> _TASK DETAILS_
Below is some data. Retype exactly the lines starting at the one with "staining by IHC" and ending at the one with "image of normal".

> _MATERIAL FOR THE TASK_
------------

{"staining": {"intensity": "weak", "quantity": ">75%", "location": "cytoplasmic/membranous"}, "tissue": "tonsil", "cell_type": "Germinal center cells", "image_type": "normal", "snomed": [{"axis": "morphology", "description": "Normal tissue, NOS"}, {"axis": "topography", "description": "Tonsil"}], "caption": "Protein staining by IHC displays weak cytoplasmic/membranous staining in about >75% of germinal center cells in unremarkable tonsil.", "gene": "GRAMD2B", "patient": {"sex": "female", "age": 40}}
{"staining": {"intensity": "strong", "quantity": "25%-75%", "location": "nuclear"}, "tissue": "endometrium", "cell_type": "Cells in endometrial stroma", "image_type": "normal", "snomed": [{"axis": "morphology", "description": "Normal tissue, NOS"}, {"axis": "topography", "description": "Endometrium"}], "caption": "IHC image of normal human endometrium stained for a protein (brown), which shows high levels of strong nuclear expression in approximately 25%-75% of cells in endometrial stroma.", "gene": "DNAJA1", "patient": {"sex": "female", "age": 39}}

------------

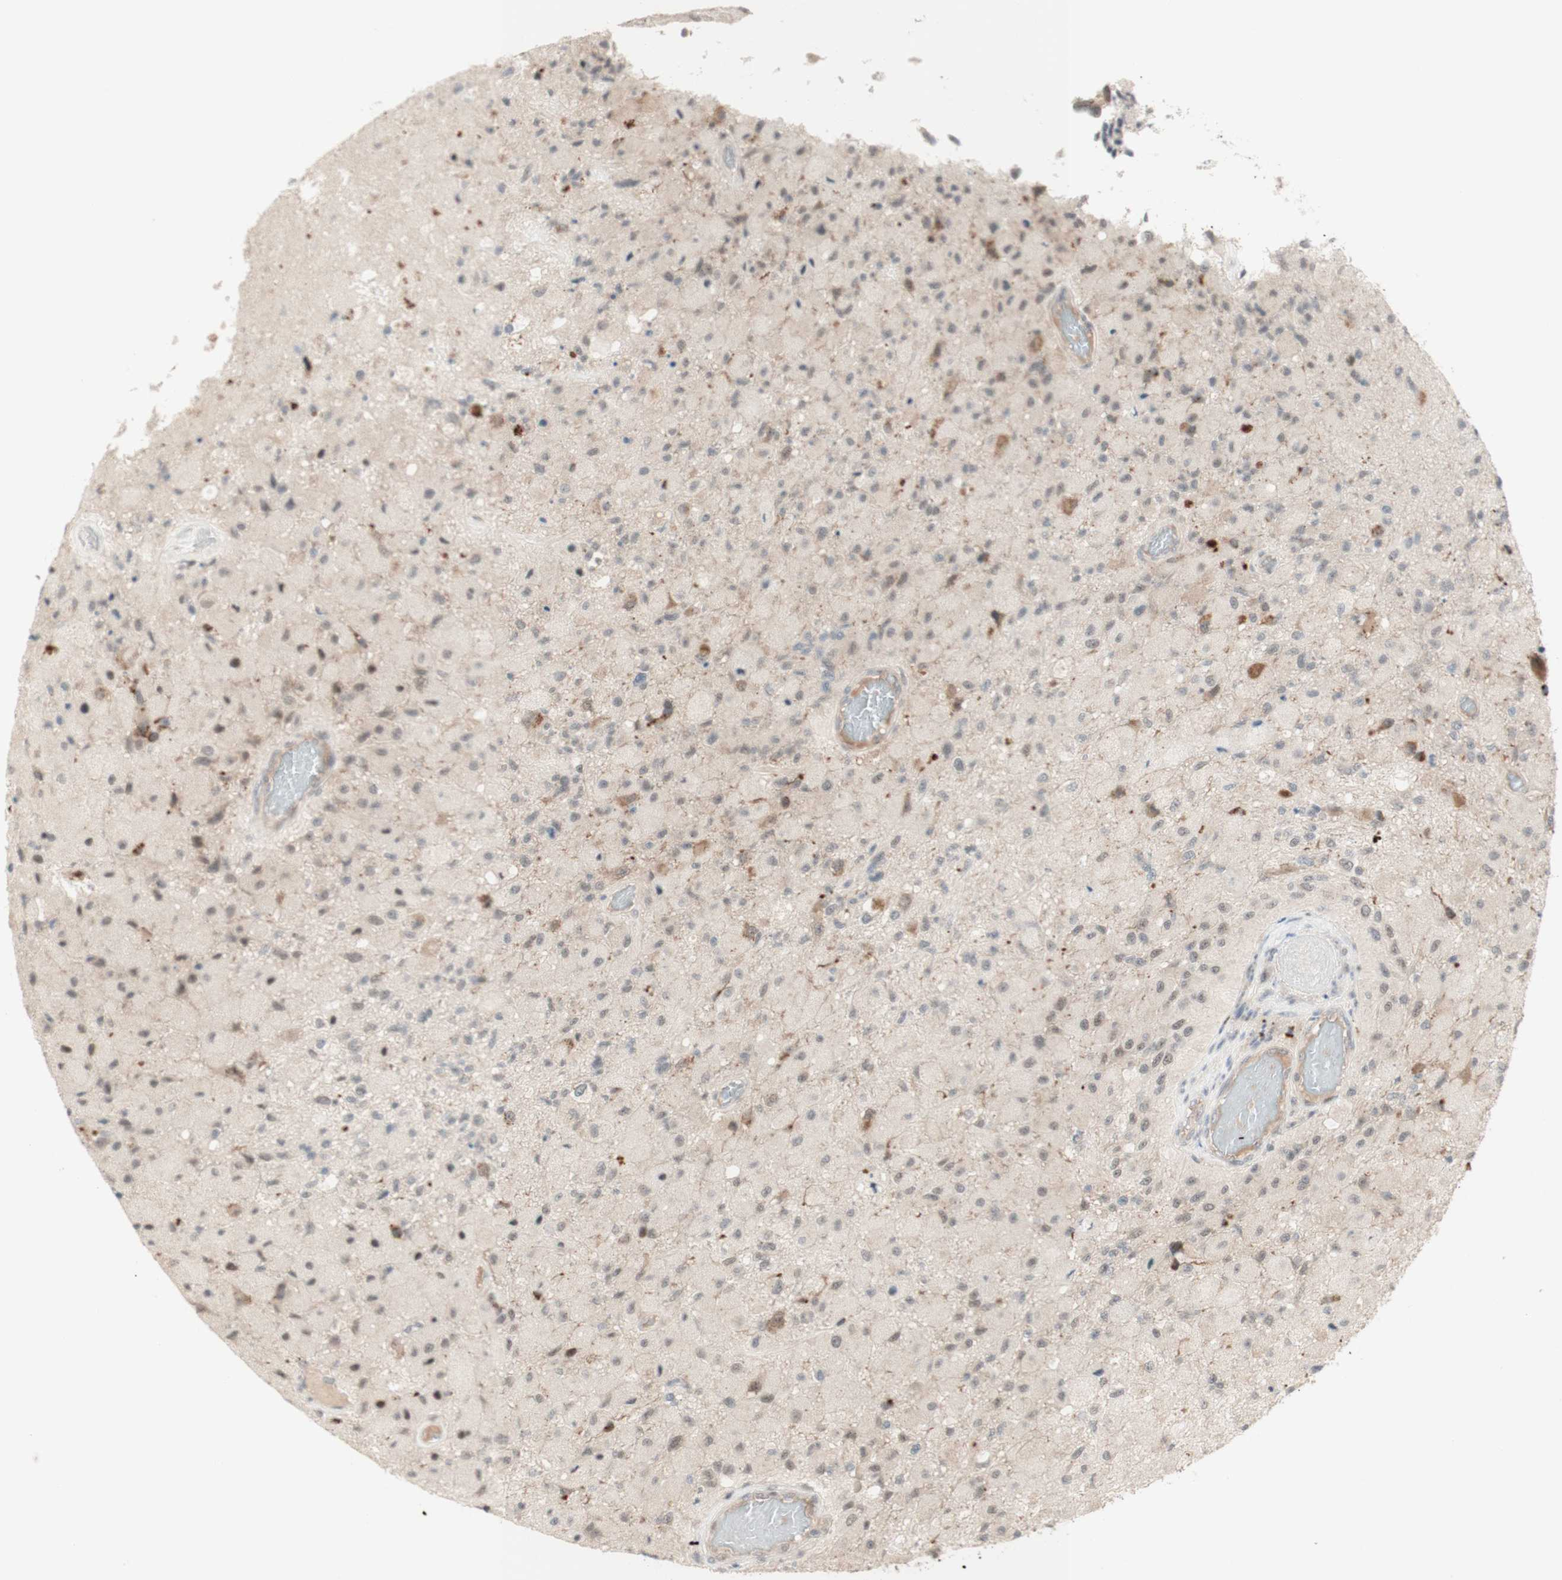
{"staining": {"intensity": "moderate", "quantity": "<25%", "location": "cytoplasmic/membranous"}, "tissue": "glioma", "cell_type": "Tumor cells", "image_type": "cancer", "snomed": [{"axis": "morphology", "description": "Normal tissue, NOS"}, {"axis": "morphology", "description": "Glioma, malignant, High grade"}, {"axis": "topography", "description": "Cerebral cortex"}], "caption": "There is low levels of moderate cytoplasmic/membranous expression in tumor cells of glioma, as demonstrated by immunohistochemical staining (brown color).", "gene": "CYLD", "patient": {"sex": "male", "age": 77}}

------------

> _TASK ANSWER_
{"staining": {"intensity": "weak", "quantity": ">75%", "location": "cytoplasmic/membranous"}, "tissue": "tonsil", "cell_type": "Germinal center cells", "image_type": "normal", "snomed": [{"axis": "morphology", "description": "Normal tissue, NOS"}, {"axis": "topography", "description": "Tonsil"}], "caption": "Protein staining by IHC displays weak cytoplasmic/membranous staining in about >75% of germinal center cells in unremarkable tonsil.", "gene": "GRAMD2B", "patient": {"sex": "female", "age": 40}}
{"staining": {"intensity": "strong", "quantity": "25%-75%", "location": "nuclear"}, "tissue": "endometrium", "cell_type": "Cells in endometrial stroma", "image_type": "normal", "snomed": [{"axis": "morphology", "description": "Normal tissue, NOS"}, {"axis": "topography", "description": "Endometrium"}], "caption": "IHC image of normal human endometrium stained for a protein (brown), which shows high levels of strong nuclear expression in approximately 25%-75% of cells in endometrial stroma.", "gene": "DNAJA1", "patient": {"sex": "female", "age": 39}}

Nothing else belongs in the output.